Yine bir yılın sonuna gelmek üzereyiz.
Şu son günlerde dövizdeki durdurulamaz yükseliş ve hayat pahalılığının önüne geçilememesinin vermiş olduğu gerginlik ve sıkıntılarla beraber hiç bitmeyen bir gündem yorgunluğu var.
Döviz ve hayat pahalılığının yakın bir zamanda çözülemeyecek olduğu apaçık ortada olsa da; yerini yakında alacak olan yılbaşı kutlanır mı? Kutlanmaz mı? Gündemlerine bırakarak asıl gündemimizin önüne geçilerek kurnazca unutturulamaya çalışılacaktır.
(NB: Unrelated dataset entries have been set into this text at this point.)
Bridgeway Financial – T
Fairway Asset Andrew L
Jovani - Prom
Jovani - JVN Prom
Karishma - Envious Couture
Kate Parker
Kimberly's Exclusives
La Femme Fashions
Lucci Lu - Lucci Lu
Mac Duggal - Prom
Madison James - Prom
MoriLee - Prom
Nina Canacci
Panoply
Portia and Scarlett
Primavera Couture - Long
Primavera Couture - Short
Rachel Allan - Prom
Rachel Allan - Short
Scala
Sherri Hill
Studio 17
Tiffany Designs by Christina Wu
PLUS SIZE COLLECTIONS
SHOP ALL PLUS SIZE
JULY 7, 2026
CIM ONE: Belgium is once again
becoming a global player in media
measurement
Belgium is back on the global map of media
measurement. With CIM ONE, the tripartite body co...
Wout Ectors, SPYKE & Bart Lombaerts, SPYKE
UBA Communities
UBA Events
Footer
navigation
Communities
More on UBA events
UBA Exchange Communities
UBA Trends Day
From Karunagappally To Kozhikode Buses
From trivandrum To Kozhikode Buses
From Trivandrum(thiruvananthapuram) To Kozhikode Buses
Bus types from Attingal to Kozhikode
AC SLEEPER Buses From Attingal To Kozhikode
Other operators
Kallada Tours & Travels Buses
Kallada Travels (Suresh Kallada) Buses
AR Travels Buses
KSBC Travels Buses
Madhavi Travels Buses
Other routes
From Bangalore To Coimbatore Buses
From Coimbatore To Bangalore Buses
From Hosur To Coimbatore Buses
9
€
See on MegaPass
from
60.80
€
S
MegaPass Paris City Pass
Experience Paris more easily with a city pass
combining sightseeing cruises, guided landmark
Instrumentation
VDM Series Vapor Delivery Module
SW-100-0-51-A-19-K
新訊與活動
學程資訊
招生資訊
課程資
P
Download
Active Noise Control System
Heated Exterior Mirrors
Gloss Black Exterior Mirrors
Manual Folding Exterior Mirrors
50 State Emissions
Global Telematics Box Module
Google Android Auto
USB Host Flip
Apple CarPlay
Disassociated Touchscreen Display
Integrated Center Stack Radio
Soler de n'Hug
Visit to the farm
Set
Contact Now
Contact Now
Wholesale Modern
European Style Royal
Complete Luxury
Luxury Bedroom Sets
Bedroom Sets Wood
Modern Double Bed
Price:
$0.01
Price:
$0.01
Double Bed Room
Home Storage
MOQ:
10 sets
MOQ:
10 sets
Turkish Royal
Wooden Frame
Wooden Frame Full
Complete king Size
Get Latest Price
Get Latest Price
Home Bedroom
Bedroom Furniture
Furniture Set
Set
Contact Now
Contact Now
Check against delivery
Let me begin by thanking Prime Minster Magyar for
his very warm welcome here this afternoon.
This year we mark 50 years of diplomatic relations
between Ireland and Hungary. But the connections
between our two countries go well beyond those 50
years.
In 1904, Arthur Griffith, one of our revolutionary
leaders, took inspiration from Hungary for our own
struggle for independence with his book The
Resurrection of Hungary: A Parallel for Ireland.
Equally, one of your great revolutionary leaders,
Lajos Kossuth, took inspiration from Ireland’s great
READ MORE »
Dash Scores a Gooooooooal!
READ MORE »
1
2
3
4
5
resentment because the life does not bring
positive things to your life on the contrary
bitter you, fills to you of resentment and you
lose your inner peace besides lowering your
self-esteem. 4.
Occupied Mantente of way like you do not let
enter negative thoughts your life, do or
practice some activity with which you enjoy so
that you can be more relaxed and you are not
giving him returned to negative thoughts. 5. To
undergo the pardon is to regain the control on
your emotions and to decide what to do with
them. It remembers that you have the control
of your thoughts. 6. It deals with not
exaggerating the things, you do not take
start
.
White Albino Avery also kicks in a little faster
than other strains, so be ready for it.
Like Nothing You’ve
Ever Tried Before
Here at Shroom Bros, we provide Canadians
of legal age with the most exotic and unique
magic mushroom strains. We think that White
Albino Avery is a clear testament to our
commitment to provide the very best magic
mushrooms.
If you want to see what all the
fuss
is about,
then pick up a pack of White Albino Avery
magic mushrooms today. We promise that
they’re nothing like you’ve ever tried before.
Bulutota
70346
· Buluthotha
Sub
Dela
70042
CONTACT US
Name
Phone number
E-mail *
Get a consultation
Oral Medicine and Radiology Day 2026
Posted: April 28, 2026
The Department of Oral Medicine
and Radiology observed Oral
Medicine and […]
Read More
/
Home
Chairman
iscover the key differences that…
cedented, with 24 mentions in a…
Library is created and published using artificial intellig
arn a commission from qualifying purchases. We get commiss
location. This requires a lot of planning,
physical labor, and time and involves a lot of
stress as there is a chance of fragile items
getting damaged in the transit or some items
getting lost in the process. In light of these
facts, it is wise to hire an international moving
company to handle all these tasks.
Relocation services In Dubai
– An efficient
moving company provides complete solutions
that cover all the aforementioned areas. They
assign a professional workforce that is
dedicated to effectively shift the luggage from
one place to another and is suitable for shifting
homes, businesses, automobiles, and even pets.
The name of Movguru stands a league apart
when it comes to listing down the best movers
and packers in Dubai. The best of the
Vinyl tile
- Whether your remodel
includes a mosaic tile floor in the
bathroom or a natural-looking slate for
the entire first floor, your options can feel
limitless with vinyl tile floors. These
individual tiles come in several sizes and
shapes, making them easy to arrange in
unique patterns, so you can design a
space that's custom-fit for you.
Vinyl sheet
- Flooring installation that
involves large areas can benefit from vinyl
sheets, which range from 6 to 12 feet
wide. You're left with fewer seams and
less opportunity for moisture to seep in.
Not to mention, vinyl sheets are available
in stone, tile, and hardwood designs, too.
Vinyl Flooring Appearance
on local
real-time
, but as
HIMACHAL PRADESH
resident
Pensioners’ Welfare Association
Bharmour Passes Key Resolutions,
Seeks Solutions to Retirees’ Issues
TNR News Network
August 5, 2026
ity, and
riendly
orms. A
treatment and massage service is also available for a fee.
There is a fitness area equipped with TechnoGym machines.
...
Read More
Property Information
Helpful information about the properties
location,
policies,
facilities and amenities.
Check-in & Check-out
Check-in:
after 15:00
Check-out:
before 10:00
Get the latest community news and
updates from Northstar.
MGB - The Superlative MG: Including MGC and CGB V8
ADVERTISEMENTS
Ama bu sefer iliklerimize kadar hissettiğimiz bu ekonomik hasarın unutulması veya unutturulmaya çalışılması çok kolay olmayacaktır.
Şimdi gelelim asıl konumuza.
Her yıl bu dönem ne hikmettir ki, Yılbaşı ve Yeni yıl kutlamasına karşı lehte ve aleyhte alevli tartışmalar yapılarak dejavu derecesinde gündemlerdeki yerini alır.
TV programlarına reyting malzemesi olur, gazetelerdeki yerini alır ve sosyal medya mecralarına zirve yaptırır. Fetvalar, beyanatlar verilir, gerekli, gereksiz açıklamalar yapılır, lastik gibi sündürülür… vs.
Bunun başlıca sebeplerinden birincisi Noel ile Yılbaşının karıştırılmasıdır.
Diğer sebebi ise özellikle belirli kesimlerce kaşınarak gündeme taşınmasıdır.
Hristiyan Dünyası’nın Dini bayramı olan Noel Hz. İsa’nın dünyaya geldiği haftada Hristiyan Alemince yapılan belirli dini etkinlikler, hindi kesmek ve çam ağacı kesip süslemek gibi adetlerin geleneksel olarak da yer aldığı kutlamalardır. Genelde bu etkinlikler 25 Aralıkta başlayıp bir hafta sürmektedir. Noel’in Hristiyanlarca kutlanması hak olsa da Müslüman Alemin kutlaması günah sayılmaktadır.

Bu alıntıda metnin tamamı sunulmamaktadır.